En marcha. A las 14.25 del 23 de mayo de 1982, montados en su fiel dragón Fafner y sin el sponsoreo de una Isabel la Católica o un mecenas de alguna telefónica, partieron bajo la lluvia el Lobo y la Osita. A las 14.47 entraban a la autopista y el libro comenzaba a escribirse. A las 20, apuntaban en el Diario de Ruta: “Observamos una liebre grande como un perro pequeño, color de gallina, que saltaba como si quisiera imitar el vuelo de una mariposa”.
Ellos teclean. “Esta autopista paralela que buscamos sólo existe acaso en la imaginación de quienes sueñan con ella... Cosmonautas de la autopista, a la manera de los viajeros interplanetarios que observan de lejos el rápido envejecimiento de aquellos que siguen sometidos a las leyes del tiempo terrestre, ¿qué vamos a descubrir al entrar en un ritmo de camellos después de tantos viajes en avión, metro, tren?... Autonautas de la cosmopista, dice Julio.
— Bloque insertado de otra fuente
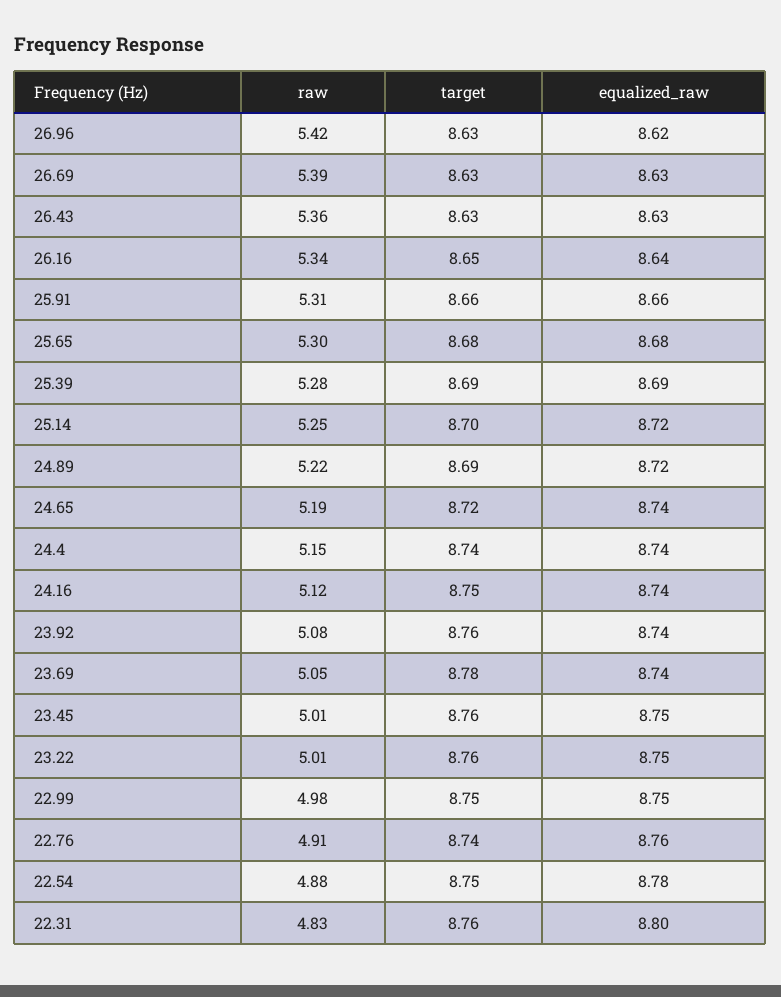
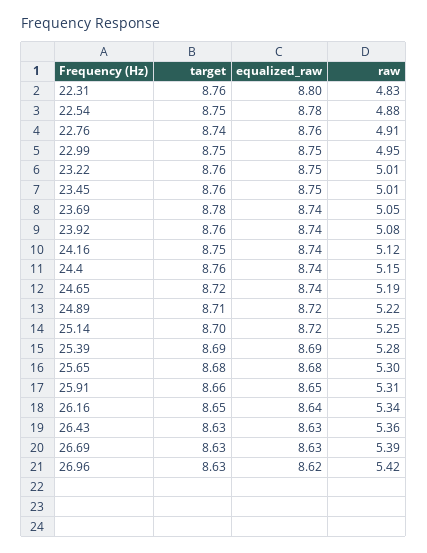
  {
    "raw": {
      "26.96": 5.42,
      "26.69": 5.39,
      "26.43": 5.36,
      "26.16": 5.34,
      "25.91": 5.31,
      "25.65": 5.3,
      "25.39": 5.28,
      "25.14": 5.25,
      "24.89": 5.22,
      "24.65": 5.19,
      "24.4": 5.15,
      "24.16": 5.12,
      "23.92": 5.08,
      "23.69": 5.05,
      "23.45": 5.01,
      "23.22": 5.01,
-     "22.99": 4.98,
+     "22.99": 4.95,
      "22.76": 4.91,
      "22.54": 4.88,
      "22.31": 4.83
    },
    "target": {
      "26.96": 8.63,
      "26.69": 8.63,
      "26.43": 8.63,
      "26.16": 8.65,
      "25.91": 8.66,
      "25.65": 8.68,
      "25.39": 8.69,
      "25.14": 8.7,
-     "24.89": 8.69,
+     "24.89": 8.71,
      "24.65": 8.72,
-     "24.4": 8.74,
+     "24.4": 8.76,
      "24.16": 8.75,
      "23.92": 8.76,
      "23.69": 8.78,
      "23.45": 8.76,
      "23.22": 8.76,
      "22.99": 8.75,
      "22.76": 8.74,
      "22.54": 8.75,
      "22.31": 8.76
    },
    "equalized_raw": {
      "26.96": 8.62,
      "26.69": 8.63,
      "26.43": 8.63,
      "26.16": 8.64,
-     "25.91": 8.66,
+     "25.91": 8.65,
      "25.65": 8.68,
      "25.39": 8.69,
      "25.14": 8.72,
      "24.89": 8.72,
      "24.65": 8.74,
      "24.4": 8.74,
      "24.16": 8.74,
      "23.92": 8.74,
      "23.69": 8.74,
      "23.45": 8.75,
      "23.22": 8.75,
      "22.99": 8.75,
      "22.76": 8.76,
      "22.54": 8.78,
      "22.31": 8.8
    }
  }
El otro camino, que sin embargo es el mismo”.
A mano alzada. Stéphane Hérber, el hijo de 14 años de Carol e incipiente dibujante y baterista de rock, fue nombrado “cartógrafo ex posfacto” del proyecto. Es decir, el encargado de traducir en dibujos la peculiar expedición, basándose en el relato de los protagonistas, sus textos, anécdotas y fotos.
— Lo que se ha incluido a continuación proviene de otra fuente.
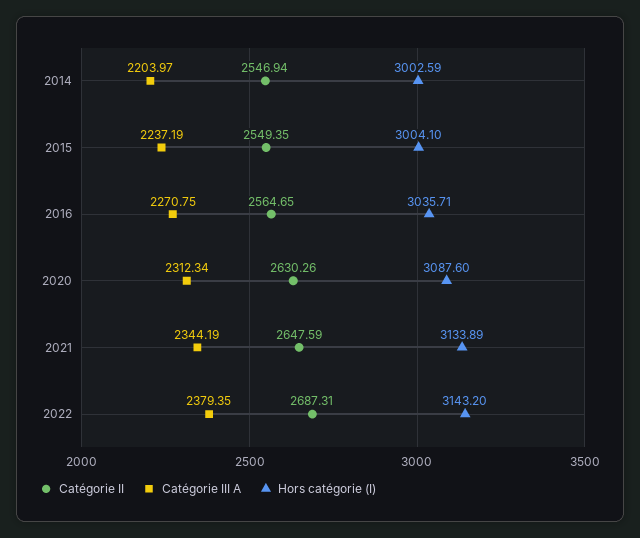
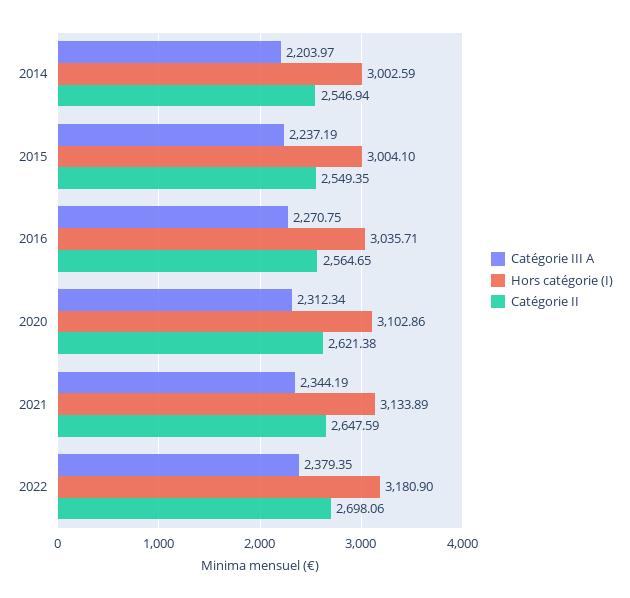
  {
    "Catégorie II": {
      "2014": 2546.94,
      "2015": 2549.35,
      "2016": 2564.65,
-     "2020": 2630.26,
+     "2020": 2621.38,
      "2021": 2647.59,
-     "2022": 2687.31
+     "2022": 2698.06
    },
    "Catégorie III A": {
      "2014": 2203.97,
      "2015": 2237.19,
      "2016": 2270.75,
      "2020": 2312.34,
      "2021": 2344.19,
      "2022": 2379.35
    },
    "Hors catégorie (I)": {
      "2014": 3002.59,
      "2015": 3004.1,
      "2016": 3035.71,
-     "2020": 3087.6,
+     "2020": 3102.86,
      "2021": 3133.89,
-     "2022": 3143.2
+     "2022": 3180.9
    }
  }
Modelo para armar. La bitácora irá incorporando, en una suerte de esquizofrénica coctelera, descripciones de la flora y fauna en torno de los paradores, el insólito bestiario de los parkings, agentes municipales que la juegan de agentes secretos, cartas reales e imaginarias, la visión de él o ella mientras el otro escribe, los encuentros con los amigos que llegan con alimentos y noticias del mundo real, un extracto del Manual de los lobos y más, mucho más. “La fiesta de la vida”, en sus mínimos detalles. La inconfundible pluma del autor de Rayuela en un libro menor, pero indiscutiblemente cortazariano en su desparpajo y sus destellos poéticos.
Tristeza. Eso había, escriben los expedicionarios, al concluir su periplo el 23 de junio, a las 10.40. Llegada al Viex Port, donde se detienen en el muelle Marcel Pagnol para las últimas fotos. “Qué poco duró el viaje”, era la frase recurrente en el interior del fiel Fafner. A la vuelta, ronda de amigos, anécdotas, risas, la ebriedad del reencuentro con lo cotidiano y los afectos (entre ellos, la gata Flanelle) y el gran desafío de volcar en un libro “ese mes fuera del tiempo, ese mes interior donde supimos por primera y última vez lo que era la felicidad absoluta”.
Peaje final. Una vez concluida la misión, la pareja había vuelto a su vida militante y viajado una vez más a Nicaragua, donde realizaba una tarea en apoyo a la lucha de ese pueblo (precisamente a él le donan los derechos del libro ahora reeditado por Alfaguara). Por entonces, Carol enferma repentinamente. Cuatro meses después, la mujer emprende -según el Lobo- “su viaje solitario”. Un mal que creían pasajero la llevó a la muerte. Cortázar debe terminar solo el libro escrito a cuatro manos. En un conmovedor final, el Lobo le dice/tipea: “Tu mano escribe, junto con la mía, estas últimas palabras en las que el dolor no es, no será nunca más fuerte que la vida que me enseñaste a vivir como acaso hemos llegado a mostrarlo en esta aventura que toca aquí a su término pero que sigue, sigue en nuestro dragón, sigue para siempre en nuestra autopista”. Fin del viaje.